ÇOCUKLU ÇEŞME OTOMATI
Sergide çalışmasını sanatseverlerin beğenisine sunan NEÜ Resim Bölümü öğrencisi Meryem Söylemez çalışması hakkında bilgi verdi. Söylemez, “Yapmış olduğum eser El Cezeri’ya ait bir eser. Eserim, Çocuklu Çeşme Otomatı. Resimde görüldüğü üzere yerden 25 cm yükseklikte bir kürsü var. Bu kürsünün üzerinde 4 köşesinde ayrı ayrı sütunlar var. Bu sütunların üzerinde su dola depo var. Deponun üzerinde kapağı şeklinde kubbesi, kubbenin üzerinde bir kuş var.
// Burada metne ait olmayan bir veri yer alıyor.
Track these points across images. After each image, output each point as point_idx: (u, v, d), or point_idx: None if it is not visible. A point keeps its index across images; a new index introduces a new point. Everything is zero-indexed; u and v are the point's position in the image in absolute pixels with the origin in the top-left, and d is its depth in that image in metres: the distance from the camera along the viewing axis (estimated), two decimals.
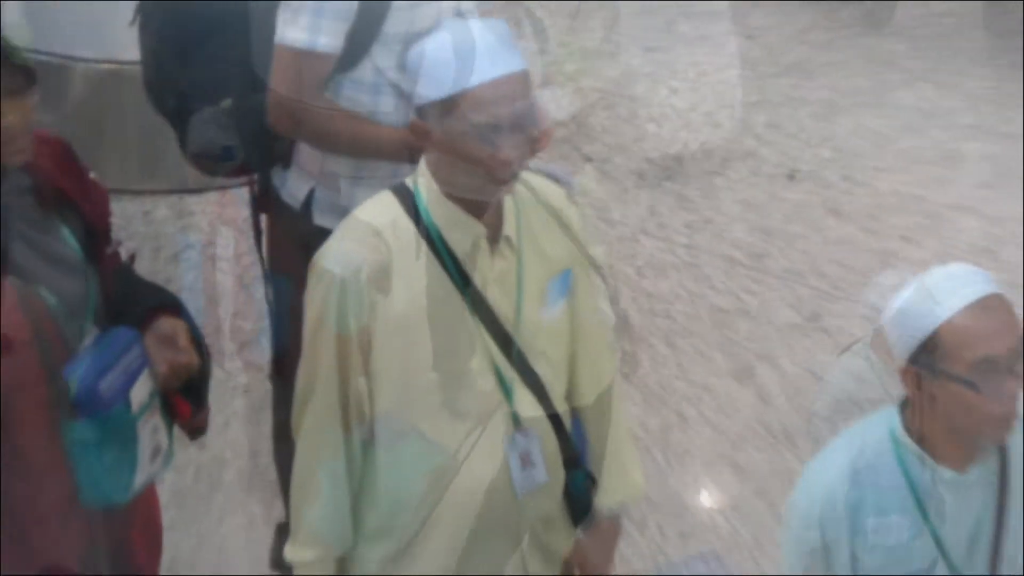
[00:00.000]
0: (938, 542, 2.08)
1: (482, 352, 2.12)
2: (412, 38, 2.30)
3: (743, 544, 3.53)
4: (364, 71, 2.61)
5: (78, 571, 2.15)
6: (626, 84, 5.97)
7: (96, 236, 2.20)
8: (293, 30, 2.56)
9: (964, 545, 2.10)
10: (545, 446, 2.20)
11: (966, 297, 1.95)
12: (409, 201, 2.08)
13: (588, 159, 5.38)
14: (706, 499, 3.75)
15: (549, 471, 2.21)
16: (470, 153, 1.99)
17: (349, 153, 2.67)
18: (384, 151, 2.61)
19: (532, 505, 2.21)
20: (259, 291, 3.68)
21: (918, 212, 5.16)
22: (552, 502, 2.27)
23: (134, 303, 2.20)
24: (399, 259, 2.05)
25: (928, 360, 1.95)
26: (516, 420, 2.16)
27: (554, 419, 2.22)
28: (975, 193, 5.25)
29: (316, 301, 2.05)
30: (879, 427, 2.11)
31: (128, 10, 2.77)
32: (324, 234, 2.18)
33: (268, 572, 3.21)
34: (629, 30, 6.33)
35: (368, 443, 2.13)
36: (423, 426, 2.12)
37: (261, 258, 2.99)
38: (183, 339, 2.17)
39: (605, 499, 2.33)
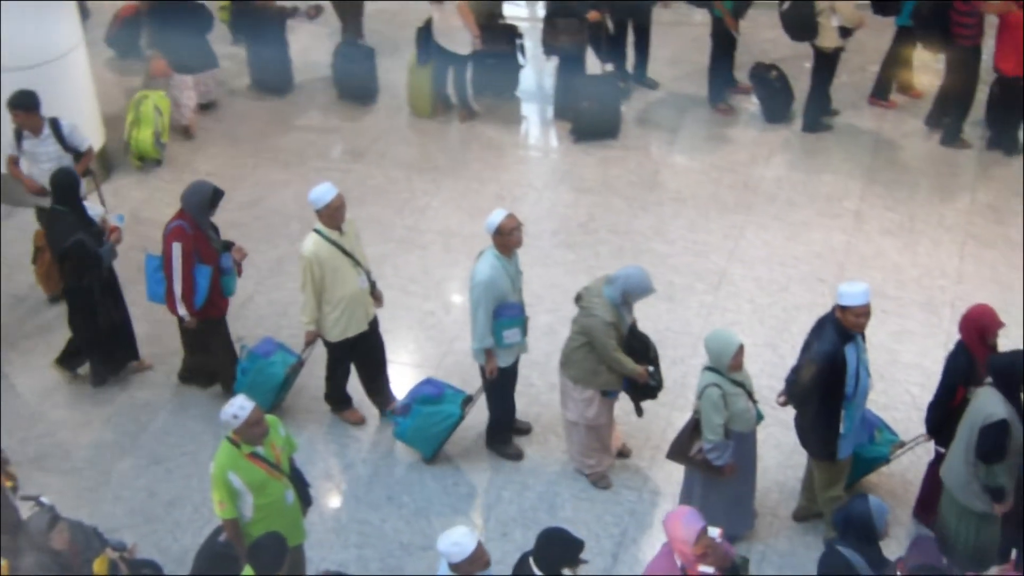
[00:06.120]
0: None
1: (353, 266, 8.37)
2: None
3: None
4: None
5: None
6: None
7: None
8: None
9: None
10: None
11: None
12: (324, 235, 8.22)
13: None
14: None
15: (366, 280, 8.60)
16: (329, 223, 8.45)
17: None
18: None
19: (366, 289, 8.58)
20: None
21: None
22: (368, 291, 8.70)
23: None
24: (330, 252, 8.24)
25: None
26: (364, 275, 8.50)
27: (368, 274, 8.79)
28: None
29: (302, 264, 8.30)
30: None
31: None
32: None
33: None
34: None
35: (322, 290, 8.41)
36: (340, 285, 8.38)
37: None
38: (239, 254, 8.95)
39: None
Deponun içinden görünmeyen bir şekilde leğene doğru su akıyor. İbriğe su doluyor, dolduktan sonra hava sıkışıyor sıkışınca yukarıdaki kuş ötüyor. Ardından su akması duruyor. Durduktan sonra ibriğin ucundan su akmaya devam ediyor ve abdest alan el yüz yıkamak için gelen kişi işlemini tamamlıyor. Leğenin içine abdest aldığı su birikiyor. Biriktikten sonra kuş onu içiyor. Kuş burada su görevini görüyor. Burada diz çökmüş şeklinde duran bir çocuk var. Çocuk bir eliyle ibriği tutarken diğer eliyle de havluyla tarağı tutuyor. İşlemini bitiren kişiye de ibriği havluyu ve tarağı uzatıyor daha sona işlem tamamlanmış oluyor” diyerek resmini açıkladı.
EL CEZERİ ÇOCUKLAR İÇİN DE İCAT YAPMIŞ
Minyatür tarzı resimlerle sergiye katılan NEÜ Resim Bölümü öğrencisi Rana Öründü de El Cezeri’ye ait olan Müzikli Eğlence Kayığı’nı resmetti. Çalışması hakkında bilgi veren Öründü, “El Cezeri’nin bu icadı çocuklar için yapılmış olan bir çalışmadır. Burada iki önemli faktör var. Bunun birincisi kayık, ikinci otomatımız. Bu otomatlara bağlı olan çalgıcı kadınlar, altta bulunan su haznesi sayesinde harekete geçerek müzik enstrümanlarını çalıyor” dedi.